== DATA TO PROCESS ==
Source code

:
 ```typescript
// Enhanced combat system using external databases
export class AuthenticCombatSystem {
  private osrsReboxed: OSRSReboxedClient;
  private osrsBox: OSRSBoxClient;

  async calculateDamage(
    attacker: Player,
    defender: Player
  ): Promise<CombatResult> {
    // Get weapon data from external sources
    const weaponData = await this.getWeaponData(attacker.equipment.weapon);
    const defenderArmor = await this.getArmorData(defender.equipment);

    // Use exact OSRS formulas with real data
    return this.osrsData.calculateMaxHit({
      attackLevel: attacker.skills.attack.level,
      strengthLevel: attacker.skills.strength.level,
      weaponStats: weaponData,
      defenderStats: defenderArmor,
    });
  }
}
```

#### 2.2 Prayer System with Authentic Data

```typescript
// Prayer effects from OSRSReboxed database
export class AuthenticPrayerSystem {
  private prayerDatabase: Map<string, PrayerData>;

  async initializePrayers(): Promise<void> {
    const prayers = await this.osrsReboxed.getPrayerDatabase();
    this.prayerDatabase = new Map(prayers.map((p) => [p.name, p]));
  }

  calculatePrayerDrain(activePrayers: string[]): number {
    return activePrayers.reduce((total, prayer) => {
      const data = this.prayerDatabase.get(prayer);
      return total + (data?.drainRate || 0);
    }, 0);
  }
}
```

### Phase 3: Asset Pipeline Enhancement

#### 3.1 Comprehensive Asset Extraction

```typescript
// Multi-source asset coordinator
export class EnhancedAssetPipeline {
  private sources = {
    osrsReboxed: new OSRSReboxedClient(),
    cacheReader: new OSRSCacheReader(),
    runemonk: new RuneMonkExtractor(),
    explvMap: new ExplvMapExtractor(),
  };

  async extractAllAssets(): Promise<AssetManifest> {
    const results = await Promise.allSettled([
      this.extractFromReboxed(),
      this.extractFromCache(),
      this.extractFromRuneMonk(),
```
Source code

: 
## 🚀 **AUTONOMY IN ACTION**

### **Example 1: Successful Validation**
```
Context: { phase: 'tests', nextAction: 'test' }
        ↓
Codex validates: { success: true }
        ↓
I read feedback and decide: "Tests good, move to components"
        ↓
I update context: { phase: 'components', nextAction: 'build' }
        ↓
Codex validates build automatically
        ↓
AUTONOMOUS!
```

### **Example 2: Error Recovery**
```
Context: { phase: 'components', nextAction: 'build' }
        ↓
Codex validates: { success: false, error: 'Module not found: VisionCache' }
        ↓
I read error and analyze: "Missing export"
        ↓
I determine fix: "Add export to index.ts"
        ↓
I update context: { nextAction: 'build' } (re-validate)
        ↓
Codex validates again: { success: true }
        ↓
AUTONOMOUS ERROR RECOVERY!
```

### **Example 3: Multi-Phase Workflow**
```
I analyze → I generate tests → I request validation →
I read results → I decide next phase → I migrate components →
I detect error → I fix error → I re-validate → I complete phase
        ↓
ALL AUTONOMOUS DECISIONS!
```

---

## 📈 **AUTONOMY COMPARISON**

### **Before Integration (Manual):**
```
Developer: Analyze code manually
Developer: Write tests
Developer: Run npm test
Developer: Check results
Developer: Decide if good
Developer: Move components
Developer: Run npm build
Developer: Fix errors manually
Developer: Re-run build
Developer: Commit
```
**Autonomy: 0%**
===
WHAT NEEDS TO BE DONE: The full data, repeated exactly, is the only acceptable output.

WRITTEN RESPONSE:
Source code

:
 ```typescript
// Enhanced combat system using external databases
export class AuthenticCombatSystem {
  private osrsReboxed: OSRSReboxedClient;
  private osrsBox: OSRSBoxClient;

  async calculateDamage(
    attacker: Player,
    defender: Player
  ): Promise<CombatResult> {
    // Get weapon data from external sources
    const weaponData = await this.getWeaponData(attacker.equipment.weapon);
    const defenderArmor = await this.getArmorData(defender.equipment);

    // Use exact OSRS formulas with real data
    return this.osrsData.calculateMaxHit({
      attackLevel: attacker.skills.attack.level,
      strengthLevel: attacker.skills.strength.level,
      weaponStats: weaponData,
      defenderStats: defenderArmor,
    });
  }
}
```

#### 2.2 Prayer System with Authentic Data

```typescript
// Prayer effects from OSRSReboxed database
export class AuthenticPrayerSystem {
  private prayerDatabase: Map<string, PrayerData>;

  async initializePrayers(): Promise<void> {
    const prayers = await this.osrsReboxed.getPrayerDatabase();
    this.prayerDatabase = new Map(prayers.map((p) => [p.name, p]));
  }

  calculatePrayerDrain(activePrayers: string[]): number {
    return activePrayers.reduce((total, prayer) => {
      const data = this.prayerDatabase.get(prayer);
      return total + (data?.drainRate || 0);
    }, 0);
  }
}
```

### Phase 3: Asset Pipeline Enhancement

#### 3.1 Comprehensive Asset Extraction

```typescript
// Multi-source asset coordinator
export class EnhancedAssetPipeline {
  private sources = {
    osrsReboxed: new OSRSReboxedClient(),
    cacheReader: new OSRSCacheReader(),
    runemonk: new RuneMonkExtractor(),
    explvMap: new ExplvMapExtractor(),
  };

  async extractAllAssets(): Promise<AssetManifest> {
    const results = await Promise.allSettled([
      this.extractFromReboxed(),
      this.extractFromCache(),
      this.extractFromRuneMonk(),
```
Source code

: 
## 🚀 **AUTONOMY IN ACTION**

### **Example 1: Successful Validation**
```
Context: { phase: 'tests', nextAction: 'test' }
        ↓
Codex validates: { success: true }
        ↓
I read feedback and decide: "Tests good, move to components"
        ↓
I update context: { phase: 'components', nextAction: 'build' }
        ↓
Codex validates build automatically
        ↓
AUTONOMOUS!
```

### **Example 2: Error Recovery**
```
Context: { phase: 'components', nextAction: 'build' }
        ↓
Codex validates: { success: false, error: 'Module not found: VisionCache' }
        ↓
I read error and analyze: "Missing export"
        ↓
I determine fix: "Add export to index.ts"
        ↓
I update context: { nextAction: 'build' } (re-validate)
        ↓
Codex validates again: { success: true }
        ↓
AUTONOMOUS ERROR RECOVERY!
```

### **Example 3: Multi-Phase Workflow**
```
I analyze → I generate tests → I request validation →
I read results → I decide next phase → I migrate components →
I detect error → I fix error → I re-validate → I complete phase
        ↓
ALL AUTONOMOUS DECISIONS!
```

---

## 📈 **AUTONOMY COMPARISON**

### **Before Integration (Manual):**
```
Developer: Analyze code manually
Developer: Write tests
Developer: Run npm test
Developer: Check results
Developer: Decide if good
Developer: Move components
Developer: Run npm build
Developer: Fix errors manually
Developer: Re-run build
Developer: Commit
```
**Autonomy: 0%**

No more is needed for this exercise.